### WORK TO BE COMPLETED
The line containing "pinky pip: (791, 827)" marks the end: extract everything from the first line of the data through that line, exactly, with no pictures.

BEGIN

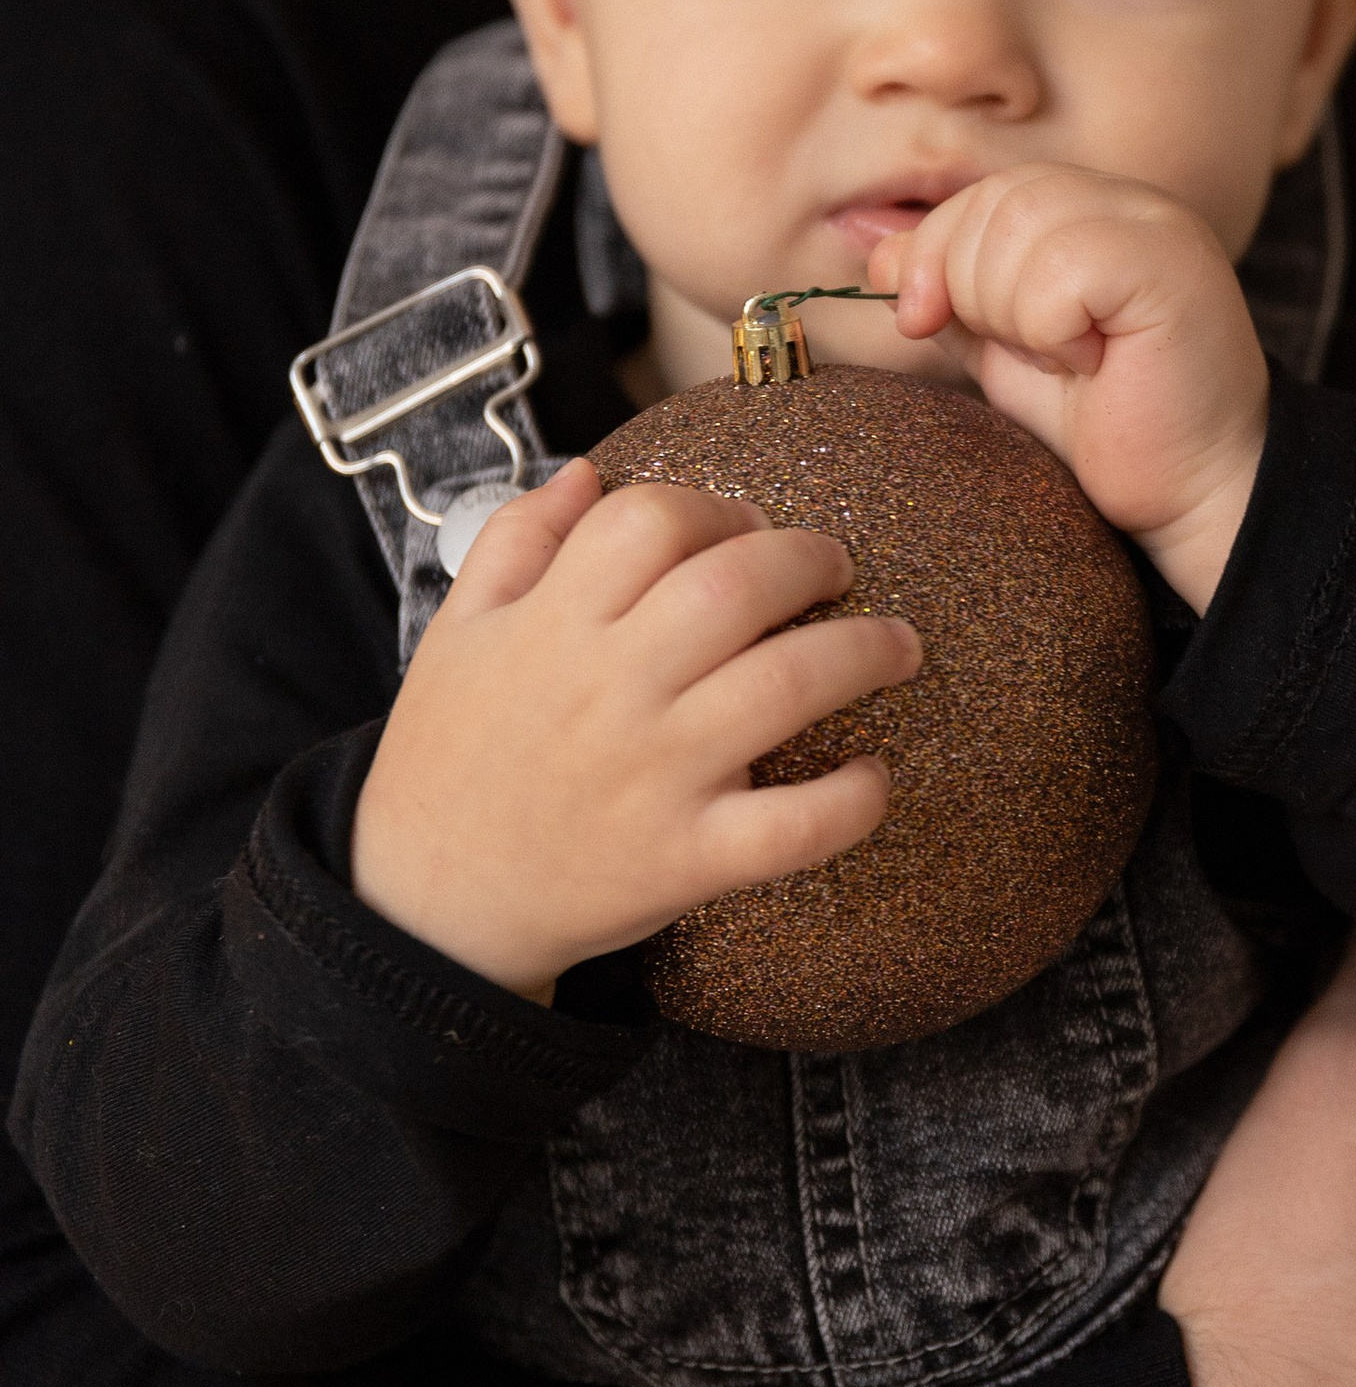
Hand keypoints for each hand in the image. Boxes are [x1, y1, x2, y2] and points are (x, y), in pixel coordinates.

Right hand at [351, 459, 921, 1000]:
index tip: (747, 530)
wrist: (426, 912)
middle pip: (736, 583)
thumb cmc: (447, 764)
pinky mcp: (683, 860)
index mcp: (550, 626)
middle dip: (811, 559)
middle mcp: (607, 690)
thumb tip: (584, 473)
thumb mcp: (454, 637)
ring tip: (898, 647)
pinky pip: (791, 827)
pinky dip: (849, 800)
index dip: (717, 508)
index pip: (652, 518)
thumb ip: (514, 543)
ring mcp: (652, 776)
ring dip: (864, 652)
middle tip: (837, 571)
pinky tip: (873, 776)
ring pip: (786, 684)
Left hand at [873, 164, 1266, 609]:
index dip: (934, 252)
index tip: (921, 321)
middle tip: (1024, 353)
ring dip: (1014, 312)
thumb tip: (879, 253)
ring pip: (1022, 225)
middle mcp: (1132, 203)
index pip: (985, 193)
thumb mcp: (1007, 350)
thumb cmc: (1110, 425)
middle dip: (966, 285)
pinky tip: (1092, 362)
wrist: (1196, 492)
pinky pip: (1063, 267)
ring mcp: (1158, 227)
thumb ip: (952, 295)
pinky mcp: (1171, 266)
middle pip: (996, 200)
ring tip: (1066, 358)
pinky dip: (1052, 327)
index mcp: (1095, 211)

END

### YOUR RESPONSE
Hand keypoints for each hand in the image. Boxes are [x1, y1, x2, y2] and points are (x, y), in pixel coordinates.

Right hand at [351, 459, 921, 1000]:
index tip: (747, 530)
wrist: (426, 912)
middle pip: (736, 583)
thumb cmc: (447, 764)
pinky mcp: (683, 860)
index mcp: (550, 626)
middle dip: (811, 559)
middle mcp: (607, 690)
thumb tip: (584, 473)
thumb mcp: (454, 637)
ring tip: (898, 647)
pinky pip: (791, 827)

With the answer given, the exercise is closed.